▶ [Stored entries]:
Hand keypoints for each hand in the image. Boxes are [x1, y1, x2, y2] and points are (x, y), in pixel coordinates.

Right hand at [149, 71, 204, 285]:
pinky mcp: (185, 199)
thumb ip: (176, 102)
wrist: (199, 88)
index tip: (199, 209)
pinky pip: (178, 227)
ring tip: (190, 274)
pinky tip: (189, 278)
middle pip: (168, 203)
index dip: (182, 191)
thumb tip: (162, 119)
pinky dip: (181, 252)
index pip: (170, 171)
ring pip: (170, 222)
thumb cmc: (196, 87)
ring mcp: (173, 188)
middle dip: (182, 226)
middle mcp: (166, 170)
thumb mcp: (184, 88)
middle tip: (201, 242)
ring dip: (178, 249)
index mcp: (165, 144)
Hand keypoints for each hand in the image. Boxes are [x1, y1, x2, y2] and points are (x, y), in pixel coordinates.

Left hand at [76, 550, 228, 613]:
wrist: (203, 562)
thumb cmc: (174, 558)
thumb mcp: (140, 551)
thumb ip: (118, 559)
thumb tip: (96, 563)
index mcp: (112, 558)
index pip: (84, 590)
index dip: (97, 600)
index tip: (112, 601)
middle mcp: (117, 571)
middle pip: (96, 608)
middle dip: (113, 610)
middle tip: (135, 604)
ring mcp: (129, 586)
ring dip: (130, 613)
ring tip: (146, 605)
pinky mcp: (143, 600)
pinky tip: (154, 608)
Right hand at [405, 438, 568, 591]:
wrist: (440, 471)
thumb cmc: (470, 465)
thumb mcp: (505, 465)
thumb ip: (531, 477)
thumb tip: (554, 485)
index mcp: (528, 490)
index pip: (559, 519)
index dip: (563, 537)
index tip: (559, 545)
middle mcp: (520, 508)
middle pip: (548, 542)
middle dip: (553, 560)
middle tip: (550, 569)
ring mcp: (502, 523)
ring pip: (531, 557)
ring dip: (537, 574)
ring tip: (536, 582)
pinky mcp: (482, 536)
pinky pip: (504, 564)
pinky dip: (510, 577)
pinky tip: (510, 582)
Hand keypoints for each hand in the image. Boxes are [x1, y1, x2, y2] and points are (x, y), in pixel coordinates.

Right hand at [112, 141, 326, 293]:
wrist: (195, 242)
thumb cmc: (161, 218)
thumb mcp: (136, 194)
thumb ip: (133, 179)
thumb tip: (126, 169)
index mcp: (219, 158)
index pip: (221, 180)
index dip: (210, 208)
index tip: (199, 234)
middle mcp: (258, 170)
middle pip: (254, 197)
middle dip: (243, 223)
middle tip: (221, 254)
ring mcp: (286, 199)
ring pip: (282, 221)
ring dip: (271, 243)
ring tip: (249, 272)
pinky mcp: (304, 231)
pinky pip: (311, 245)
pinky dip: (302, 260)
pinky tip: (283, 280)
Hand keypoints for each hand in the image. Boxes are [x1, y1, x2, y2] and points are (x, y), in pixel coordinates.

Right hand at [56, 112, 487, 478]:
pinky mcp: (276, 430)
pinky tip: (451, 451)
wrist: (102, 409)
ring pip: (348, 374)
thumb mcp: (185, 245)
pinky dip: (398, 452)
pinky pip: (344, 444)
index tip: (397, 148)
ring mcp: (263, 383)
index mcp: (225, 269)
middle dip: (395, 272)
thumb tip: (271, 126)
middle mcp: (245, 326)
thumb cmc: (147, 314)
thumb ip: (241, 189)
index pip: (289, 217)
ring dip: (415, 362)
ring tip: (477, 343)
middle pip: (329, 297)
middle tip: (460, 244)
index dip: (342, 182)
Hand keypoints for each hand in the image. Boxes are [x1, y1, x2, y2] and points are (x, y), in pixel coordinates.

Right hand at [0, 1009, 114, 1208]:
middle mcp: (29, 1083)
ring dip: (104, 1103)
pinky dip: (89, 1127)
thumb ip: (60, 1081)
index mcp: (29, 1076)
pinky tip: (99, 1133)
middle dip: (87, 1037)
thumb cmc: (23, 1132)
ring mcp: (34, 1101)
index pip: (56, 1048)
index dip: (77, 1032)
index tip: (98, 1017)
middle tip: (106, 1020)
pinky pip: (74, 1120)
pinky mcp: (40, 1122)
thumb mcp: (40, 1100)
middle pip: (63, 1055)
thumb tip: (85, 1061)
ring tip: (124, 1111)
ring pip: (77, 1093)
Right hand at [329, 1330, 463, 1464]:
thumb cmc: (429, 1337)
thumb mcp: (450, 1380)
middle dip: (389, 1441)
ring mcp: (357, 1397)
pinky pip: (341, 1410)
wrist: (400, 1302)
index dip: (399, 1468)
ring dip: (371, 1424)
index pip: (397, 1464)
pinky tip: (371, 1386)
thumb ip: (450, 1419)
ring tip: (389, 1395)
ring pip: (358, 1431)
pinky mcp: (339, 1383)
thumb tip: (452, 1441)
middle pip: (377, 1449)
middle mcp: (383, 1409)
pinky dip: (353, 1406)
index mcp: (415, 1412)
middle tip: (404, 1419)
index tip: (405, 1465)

▶ [Task requirements]: Search the entries above for the string "Right". Copy each line that holds it.

▶ [Written solution]:
Right hand at [149, 71, 204, 285]:
Right hand at [405, 438, 568, 591]:
Right hand at [112, 141, 326, 293]:
Right hand at [56, 112, 487, 478]:
Right hand at [0, 1009, 114, 1208]:
Right hand at [329, 1330, 463, 1464]:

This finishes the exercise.